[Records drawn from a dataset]
□ □ □ □ □ □ □

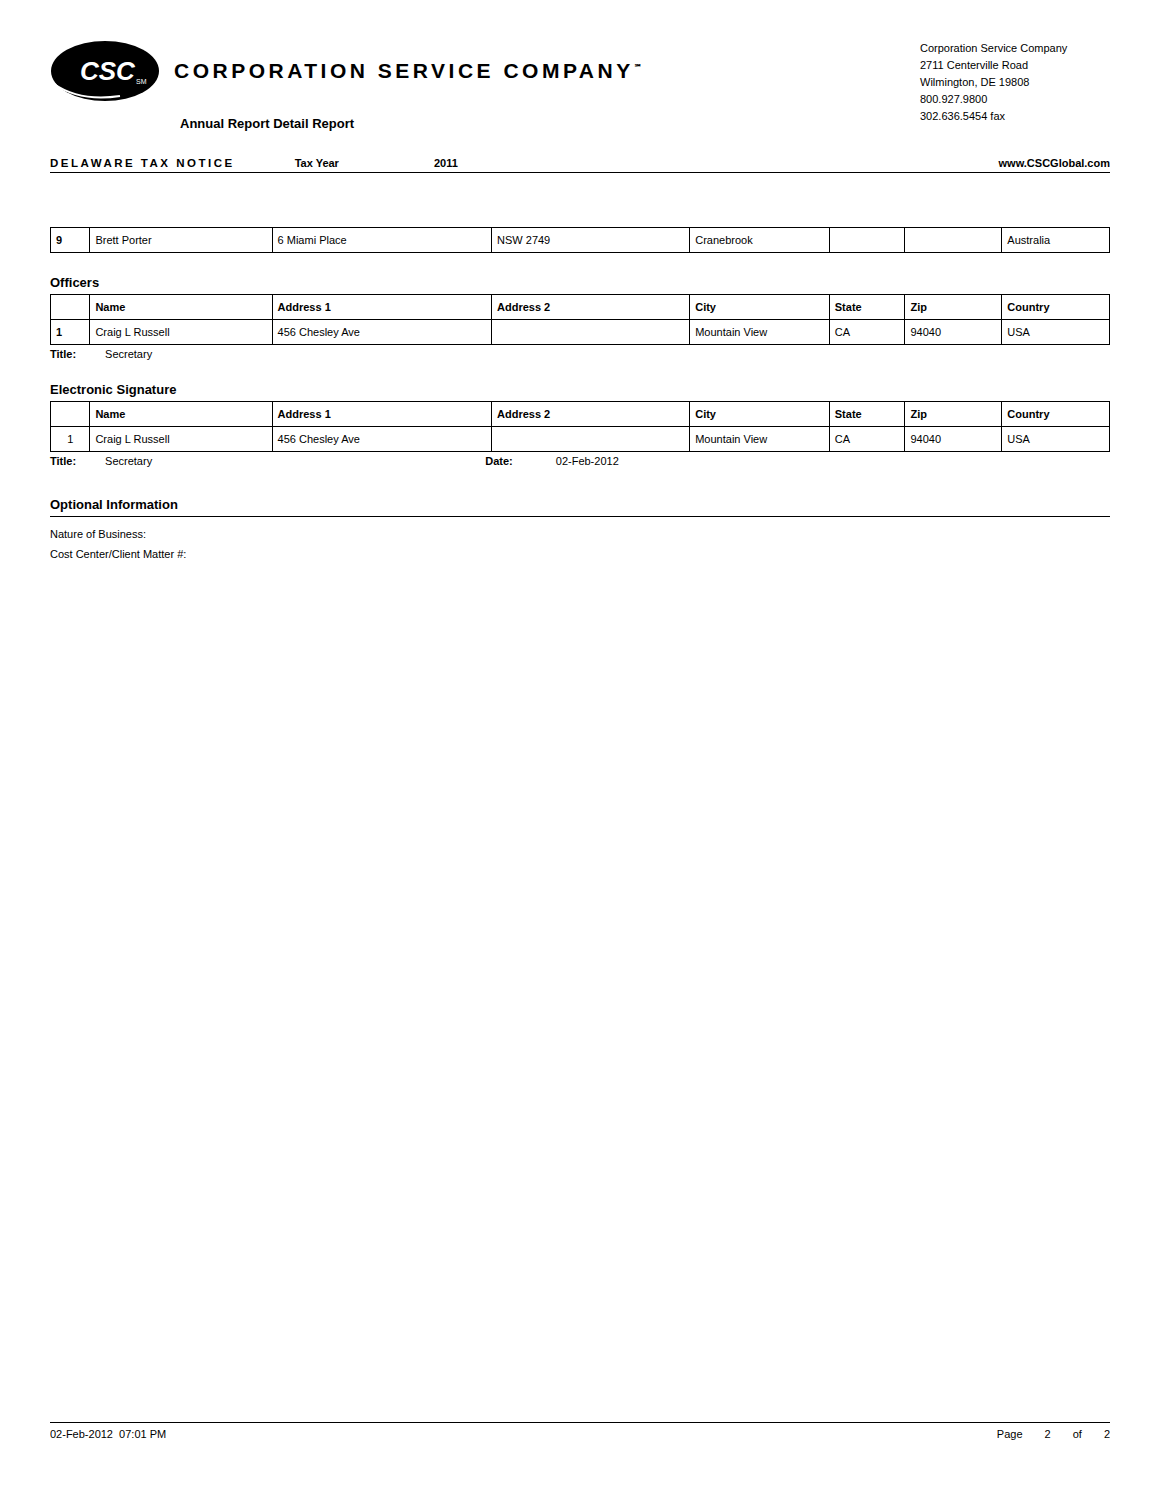CSC SM
CORPORATION SERVICE COMPANY℠
Annual Report Detail Report
Corporation Service Company
2711 Centerville Road
Wilmington, DE 19808
800.927.9800
302.636.5454 fax
DELAWARE TAX NOTICE
Tax Year
2011
www.CSCGlobal.com
| 9 | Brett Porter | 6 Miami Place | NSW 2749 | Cranebrook | | | Australia |
Officers
| | Name | Address 1 | Address 2 | City | State | Zip | Country |
| --- | --- | --- | --- | --- | --- | --- | --- |
| 1 | Craig L Russell | 456 Chesley Ave | | Mountain View | CA | 94040 | USA |
Title: Secretary
Electronic Signature
| | Name | Address 1 | Address 2 | City | State | Zip | Country |
| --- | --- | --- | --- | --- | --- | --- | --- |
| 1 | Craig L Russell | 456 Chesley Ave | | Mountain View | CA | 94040 | USA |
Title: Secretary Date: 02-Feb-2012
Optional Information
Nature of Business:
Cost Center/Client Matter #:
02-Feb-2012 07:01 PM
Page 2 of 2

□ □ □ □ □ □ □

Exercise prompt —
With the pictures removed, the entries above should be transcribed exactly.

Result for this task —
CSC SM
CORPORATION SERVICE COMPANY℠
Annual Report Detail Report
Corporation Service Company
2711 Centerville Road
Wilmington, DE 19808
800.927.9800
302.636.5454 fax
DELAWARE TAX NOTICE
Tax Year
2011
www.CSCGlobal.com
| 9 | Brett Porter | 6 Miami Place | NSW 2749 | Cranebrook | | | Australia |
Officers
| | Name | Address 1 | Address 2 | City | State | Zip | Country |
| --- | --- | --- | --- | --- | --- | --- | --- |
| 1 | Craig L Russell | 456 Chesley Ave | | Mountain View | CA | 94040 | USA |
Title: Secretary
Electronic Signature
| | Name | Address 1 | Address 2 | City | State | Zip | Country |
| --- | --- | --- | --- | --- | --- | --- | --- |
| 1 | Craig L Russell | 456 Chesley Ave | | Mountain View | CA | 94040 | USA |
Title: Secretary Date: 02-Feb-2012
Optional Information
Nature of Business:
Cost Center/Client Matter #:
02-Feb-2012 07:01 PM
Page 2 of 2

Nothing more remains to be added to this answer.